Apart from this, our first feasibility study has some methodological limitations. For example, we used a questionnaire to survey students’ interest. It could be explored how similar differentiations of interest by its “object” can be implemented with other methods such as forced-choice items or behavioural measures (e.g., Silvia 2005) and if the differentiation we found can be replicated. Because of our relatively small sample, we refrained from using confirmatory factor analysis for an in-depth study of different CFA models for our data. Future research with larger samples could study more elaborate hypotheses about the empirical structure of our instrument, like nested factor or bifactor models.

Finally, our results are surely specific to the transition situation and the sample of beginning university mathematics students. For example, the non-significant correlation between interest in the application of mathematics and general interest in mathematics would surely be unexpected for a sample of secondary school students. The new scales were specifically developed for this context, and they should not be used in a different context unless there is sufficient evidence that they also reflect the theoretical constructs under different conditions. What might be interesting is if similar differentiations of individual interest occur at other points of school mathematics, e.g., at the transition from arithmetic to algebra in primary and early secondary school. Moreover, the transition problem has been discussed internationally, in the past (e.g., Dörfler and McLone 1986; Gueudet 2008), but it remains an open question to which extent our results can be extended to other educational systems.

Regarding the development of students’ interest in university mathematics, our results indicate that it is important to give a realistic picture of the discipline, and support early interest differentiation, before students choose a study program. Concrete approaches to develop students’ interest based on Deci and Ryan’s (2000) self-determination theory have been successfully evaluated. For example, Stroet et al. (2015) found that teacher practices addressing a structured organization of instruction and students’ involvement were connected with the development of students’ interest. Moreover, Kiemer et al. (2015) showed that students’ increase in interest after a teacher training course in classroom communication was predicted by changes in perceived autonomy and competence support. Adaptations of these ideas to the university context have been rarely studied, but may be promising.

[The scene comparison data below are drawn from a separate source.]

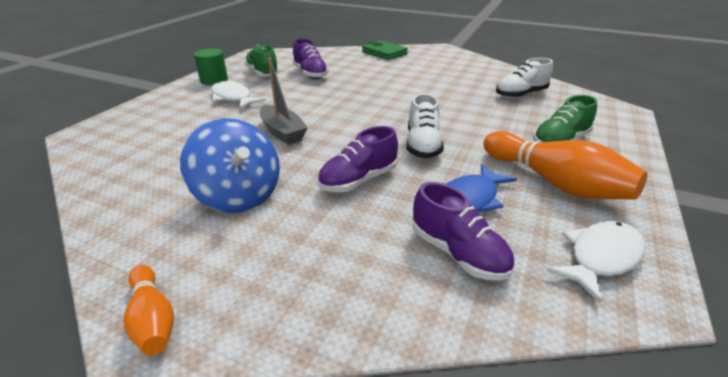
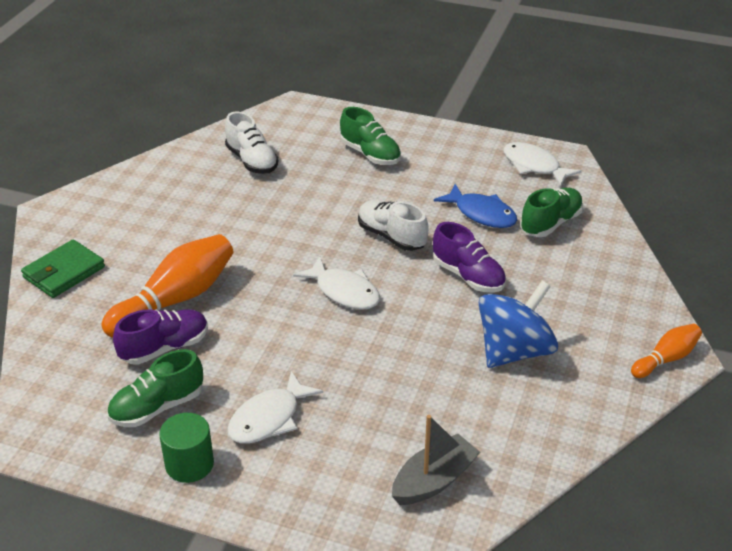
camera: 95 degrees left, 5 degrees up
grey boat [260,58,308,145] -> grey boat moved to [392,415,480,505]
white shoe [407,94,444,158] -> white shoe turned 135 degrees counterclockwise [358,200,428,251]
purple shoe [413,182,514,281] -> green shoe [520,188,583,237]
orange bowling pin [483,131,648,200] -> orange bowling pin moved to [101,234,234,338]
none -> white fish [293,257,380,310]

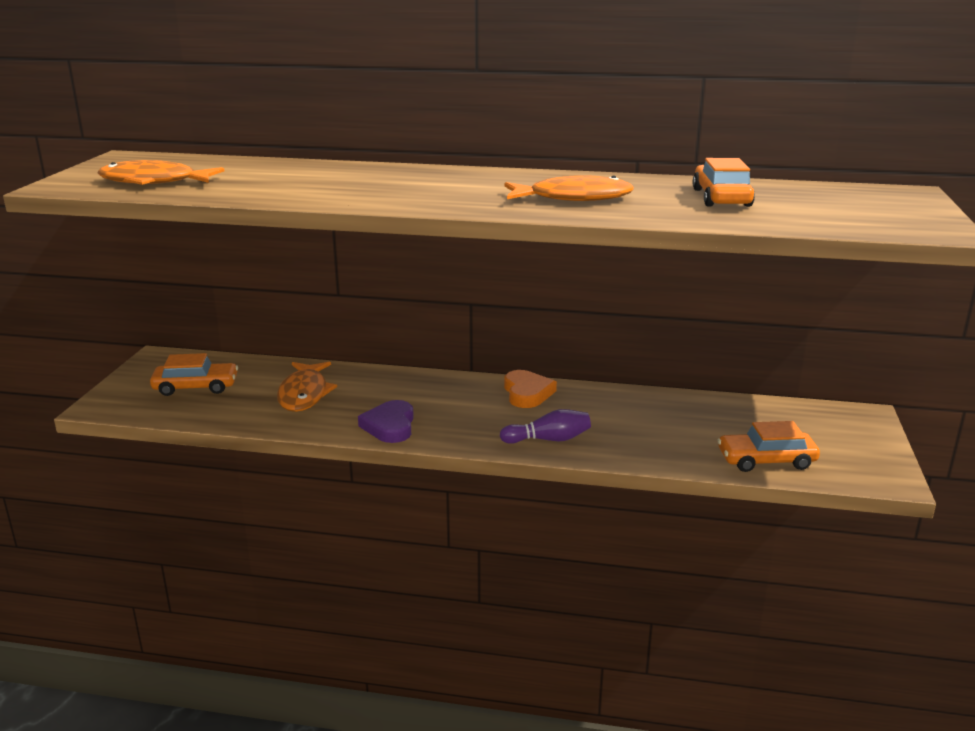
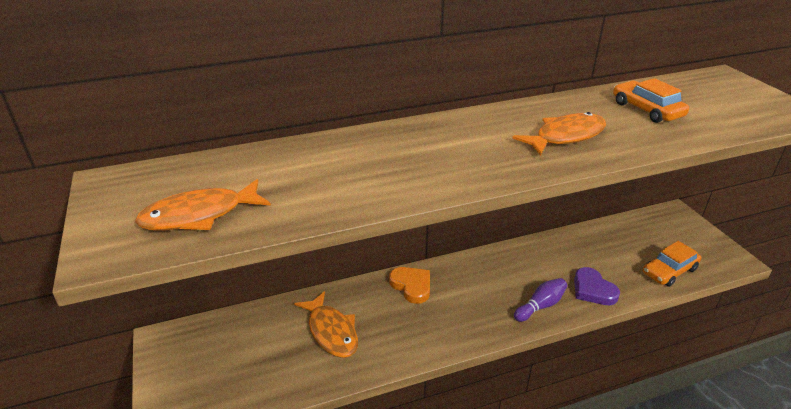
camera: 30 degrees left, 10 degrees up
orange car [150,353,238,396] -> none
purple heart [358,400,414,443] -> purple heart moved to [574,267,620,305]
orange heart [504,370,557,408] -> orange heart moved to [389,267,430,304]

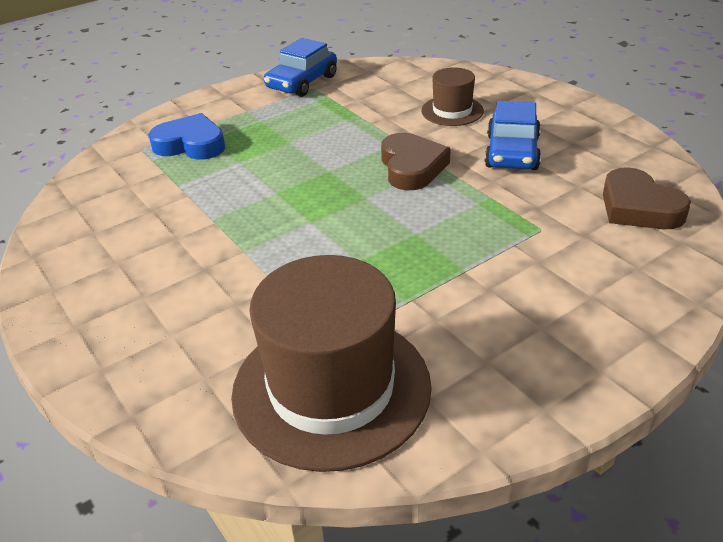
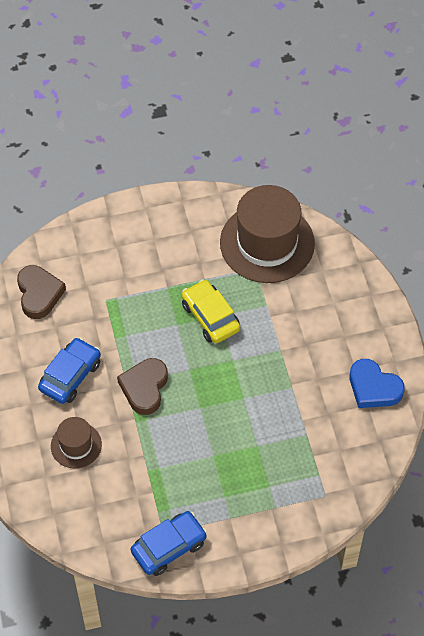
camera: 160 degrees left, 20 degrees up
blue heart [148,113,225,160] -> blue heart moved to [350,359,405,408]
none -> yellow car [182,279,240,343]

The main goal of the SISMa project is to study the development and effects of personal interest in mathematics during the transition phase from school to a university mathematics program with a specific focus on students’ problems during this transition (Rach et al., accepted). Our results show that the use of general measures of interest in mathematics might be problematic in phases in which the “object of interest” changes its nature. Further steps in the project will be studying the development of interest in mathematics during the first weeks of university study, and also its effects on study success in the first semester. These analyses are important not only for understanding the role of interest for learning during mathematics university study. If such relations between specific interest facets and study success can be substantiated in the future, this result would be an argument to use these measures in advising students before they choose a university mathematics program.